C’est probable. Mais il y a de la lassitude chez tout le monde et c’est pour ça que c’est important aujourd’hui de renforcer les messages et d’essayer de spécifiquement toucher les jeunes avec des messages positifs.

Il n’est donc pas question de fermer les écoles secondaires non plus ?

Non. Même faire des cours en semi-présentiel, une semaine sur deux, je ne suis pas certaine que cela aura un impact sur la chaine de transmission du virus.

Les semaines où les élèves seront présents, si les mesures de distanciations ne sont pas strictement appliquées, on risque d’avoir des transmissions. Selon moi, ce serait beaucoup plus efficace de renforcer les mesures barrière et de sensibiliser les adolescents et les enfants.

Vu la situation épidémiologique actuelle, les autorités n’auront peut-être pas d’autre choix que de fermer les écoles, peut-être faute d’adulte pour encadrer les élèves.

C’est vrai. On va vers un reconfinement progressif et on ne sait pas de quoi demain sera fait. Mais je pense vraiment qu’on doit être solidaires et essayer de maintenir au maximum les écoles ouvertes. Les enfants et les adolescents doivent être prioritaires dans nos choix de société pendant cette crise sanitaire.

Les enfants et les adolescents doivent être prioritaires dans nos choix de société pendant cette crise sanitaire.

Pour ce faire, il faut probablement renforcer toutes les mesures prises à l’école. Insister à nouveau sur le port du masque, expliquer aux jeunes pourquoi ils doivent le porter et essayer qu’ils respectent les distances le plus souvent possible.

Il faudrait peut-être également suggérer aux enseignants de ne pas manger tous en même temps, mais en décalé, pour éviter les transmissions entre eux.

Qu’en est-il de la transmission entre enfants et entre adolescents ? En sait-on plus aujourd’hui qu’en mars-avril ?

On ne connait pas bien le rôle des enfants asymptomatiques sur la transmission du virus.
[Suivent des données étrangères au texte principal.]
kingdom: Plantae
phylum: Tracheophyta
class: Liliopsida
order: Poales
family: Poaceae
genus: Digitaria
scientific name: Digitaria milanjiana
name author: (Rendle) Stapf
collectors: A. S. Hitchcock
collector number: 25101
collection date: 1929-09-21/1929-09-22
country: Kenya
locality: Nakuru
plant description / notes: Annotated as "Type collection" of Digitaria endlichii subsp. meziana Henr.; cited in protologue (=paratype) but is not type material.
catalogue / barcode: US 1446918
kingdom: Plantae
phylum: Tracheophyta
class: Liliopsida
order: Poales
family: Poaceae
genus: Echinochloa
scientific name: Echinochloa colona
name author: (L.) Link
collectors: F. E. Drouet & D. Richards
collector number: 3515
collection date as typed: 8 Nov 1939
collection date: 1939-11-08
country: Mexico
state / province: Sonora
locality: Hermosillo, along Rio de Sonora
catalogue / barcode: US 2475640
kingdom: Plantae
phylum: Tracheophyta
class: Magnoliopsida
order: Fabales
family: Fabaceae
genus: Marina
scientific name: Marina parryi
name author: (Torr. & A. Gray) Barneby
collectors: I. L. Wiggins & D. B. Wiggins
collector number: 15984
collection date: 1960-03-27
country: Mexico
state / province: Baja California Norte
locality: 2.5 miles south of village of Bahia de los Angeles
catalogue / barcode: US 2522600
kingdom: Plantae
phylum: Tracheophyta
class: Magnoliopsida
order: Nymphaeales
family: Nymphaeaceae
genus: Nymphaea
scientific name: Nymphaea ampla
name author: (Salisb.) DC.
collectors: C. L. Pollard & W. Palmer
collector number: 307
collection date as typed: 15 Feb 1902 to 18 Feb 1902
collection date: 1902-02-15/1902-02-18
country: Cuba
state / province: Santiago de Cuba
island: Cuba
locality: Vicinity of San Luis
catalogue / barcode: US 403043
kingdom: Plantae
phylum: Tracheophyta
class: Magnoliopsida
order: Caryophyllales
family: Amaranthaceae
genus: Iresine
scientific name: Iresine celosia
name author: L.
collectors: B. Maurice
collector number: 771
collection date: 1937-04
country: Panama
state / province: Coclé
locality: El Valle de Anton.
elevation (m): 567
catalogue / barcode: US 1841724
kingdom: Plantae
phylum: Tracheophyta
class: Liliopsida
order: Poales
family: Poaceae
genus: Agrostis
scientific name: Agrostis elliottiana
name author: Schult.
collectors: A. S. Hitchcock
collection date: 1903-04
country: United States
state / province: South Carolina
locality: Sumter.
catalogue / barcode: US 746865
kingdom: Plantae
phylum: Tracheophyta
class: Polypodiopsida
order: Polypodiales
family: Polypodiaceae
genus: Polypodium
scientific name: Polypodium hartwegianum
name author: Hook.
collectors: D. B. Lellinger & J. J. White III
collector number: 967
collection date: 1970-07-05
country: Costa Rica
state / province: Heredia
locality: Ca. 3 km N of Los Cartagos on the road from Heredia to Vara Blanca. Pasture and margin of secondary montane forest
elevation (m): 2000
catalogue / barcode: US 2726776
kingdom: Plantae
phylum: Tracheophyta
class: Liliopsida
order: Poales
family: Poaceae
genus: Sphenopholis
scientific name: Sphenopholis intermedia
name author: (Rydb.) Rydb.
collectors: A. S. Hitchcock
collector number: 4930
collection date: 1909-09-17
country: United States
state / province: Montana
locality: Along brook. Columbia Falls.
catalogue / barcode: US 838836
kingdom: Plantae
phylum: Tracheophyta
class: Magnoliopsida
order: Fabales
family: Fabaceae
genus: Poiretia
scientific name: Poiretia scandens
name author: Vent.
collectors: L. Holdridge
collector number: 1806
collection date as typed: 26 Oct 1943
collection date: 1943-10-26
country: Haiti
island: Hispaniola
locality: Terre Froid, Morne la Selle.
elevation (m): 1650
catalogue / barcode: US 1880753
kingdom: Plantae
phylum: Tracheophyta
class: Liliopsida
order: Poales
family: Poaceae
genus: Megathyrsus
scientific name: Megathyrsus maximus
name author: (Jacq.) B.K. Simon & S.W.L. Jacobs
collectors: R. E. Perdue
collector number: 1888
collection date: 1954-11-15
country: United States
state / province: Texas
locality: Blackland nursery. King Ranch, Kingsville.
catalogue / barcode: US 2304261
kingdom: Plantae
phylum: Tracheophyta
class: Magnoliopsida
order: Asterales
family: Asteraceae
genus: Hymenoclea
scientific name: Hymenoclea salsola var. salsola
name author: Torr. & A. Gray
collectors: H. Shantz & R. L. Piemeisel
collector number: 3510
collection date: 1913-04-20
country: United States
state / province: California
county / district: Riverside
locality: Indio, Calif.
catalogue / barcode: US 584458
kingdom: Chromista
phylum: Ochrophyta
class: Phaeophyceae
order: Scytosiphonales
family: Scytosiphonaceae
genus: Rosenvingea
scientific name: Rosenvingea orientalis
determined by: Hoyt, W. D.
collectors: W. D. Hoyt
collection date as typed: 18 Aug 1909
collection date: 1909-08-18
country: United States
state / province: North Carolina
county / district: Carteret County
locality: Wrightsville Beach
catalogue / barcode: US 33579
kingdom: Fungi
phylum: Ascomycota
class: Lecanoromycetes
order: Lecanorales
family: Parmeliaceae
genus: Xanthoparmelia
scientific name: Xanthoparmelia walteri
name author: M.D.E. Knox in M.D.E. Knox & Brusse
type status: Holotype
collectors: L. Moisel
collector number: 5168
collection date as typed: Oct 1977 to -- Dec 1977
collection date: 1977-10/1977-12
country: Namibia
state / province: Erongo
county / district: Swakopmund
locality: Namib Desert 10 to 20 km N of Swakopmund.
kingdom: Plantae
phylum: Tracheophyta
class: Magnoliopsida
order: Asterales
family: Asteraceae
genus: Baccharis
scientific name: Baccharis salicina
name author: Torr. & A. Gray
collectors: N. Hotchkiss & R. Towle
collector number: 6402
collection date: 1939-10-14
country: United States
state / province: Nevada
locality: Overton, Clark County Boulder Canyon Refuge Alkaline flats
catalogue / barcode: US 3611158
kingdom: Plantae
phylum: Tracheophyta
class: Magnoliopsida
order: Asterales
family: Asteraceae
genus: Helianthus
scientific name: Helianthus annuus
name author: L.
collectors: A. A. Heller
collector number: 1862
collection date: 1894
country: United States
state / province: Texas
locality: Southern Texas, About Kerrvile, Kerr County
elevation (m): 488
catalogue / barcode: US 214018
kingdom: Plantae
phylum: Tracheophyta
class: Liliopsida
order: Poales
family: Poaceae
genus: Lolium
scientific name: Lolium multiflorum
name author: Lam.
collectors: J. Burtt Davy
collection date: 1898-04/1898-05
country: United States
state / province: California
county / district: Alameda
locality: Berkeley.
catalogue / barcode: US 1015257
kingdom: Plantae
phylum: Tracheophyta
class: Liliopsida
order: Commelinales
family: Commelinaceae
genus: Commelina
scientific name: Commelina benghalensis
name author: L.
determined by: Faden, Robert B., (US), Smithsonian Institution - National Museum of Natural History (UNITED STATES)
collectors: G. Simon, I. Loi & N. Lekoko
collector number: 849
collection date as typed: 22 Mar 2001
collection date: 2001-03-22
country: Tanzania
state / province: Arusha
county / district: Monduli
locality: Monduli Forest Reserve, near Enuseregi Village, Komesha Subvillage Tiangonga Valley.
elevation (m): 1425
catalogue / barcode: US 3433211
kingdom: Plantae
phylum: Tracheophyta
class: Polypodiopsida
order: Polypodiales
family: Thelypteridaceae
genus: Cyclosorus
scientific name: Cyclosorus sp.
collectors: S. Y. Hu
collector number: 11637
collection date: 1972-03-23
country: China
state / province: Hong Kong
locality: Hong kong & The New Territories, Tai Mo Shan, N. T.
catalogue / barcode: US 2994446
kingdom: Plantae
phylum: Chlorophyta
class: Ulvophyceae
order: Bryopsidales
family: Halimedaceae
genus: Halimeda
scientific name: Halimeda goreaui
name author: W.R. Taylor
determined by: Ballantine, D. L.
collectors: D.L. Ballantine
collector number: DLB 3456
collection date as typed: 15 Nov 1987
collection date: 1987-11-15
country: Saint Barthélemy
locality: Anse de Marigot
À ma connaissance, nous n’avons pas beaucoup de données à ce stade, mais des études sont en cours.

Par ailleurs, on sait aujourd’hui que les jeunes enfants (moins de 10 ans) sont moins touchés par le virus pour plusieurs raisons.

Les données montrent qu’ils ont une protection croisée liée aux autres coronavirus hivernaux banaux avec lesquels ils sont régulièrement en contact. Ils sont donc moins sujets à tomber malades du coronavirus. De plus, pour être atteint du coronavirus on a besoin de récepteurs et les enfants en ont moins que les adultes. C’est, entre autres, pour ces raisons qu’ils s’infectent moins que les adultes.

Toutefois quand ils sont malades, ils sécrètent du virus et peuvent quand même le transmettre à d’autres personnes. Mais dans la majorité des cas, les adultes sont plus et plus souvent malades que les jeunes enfants.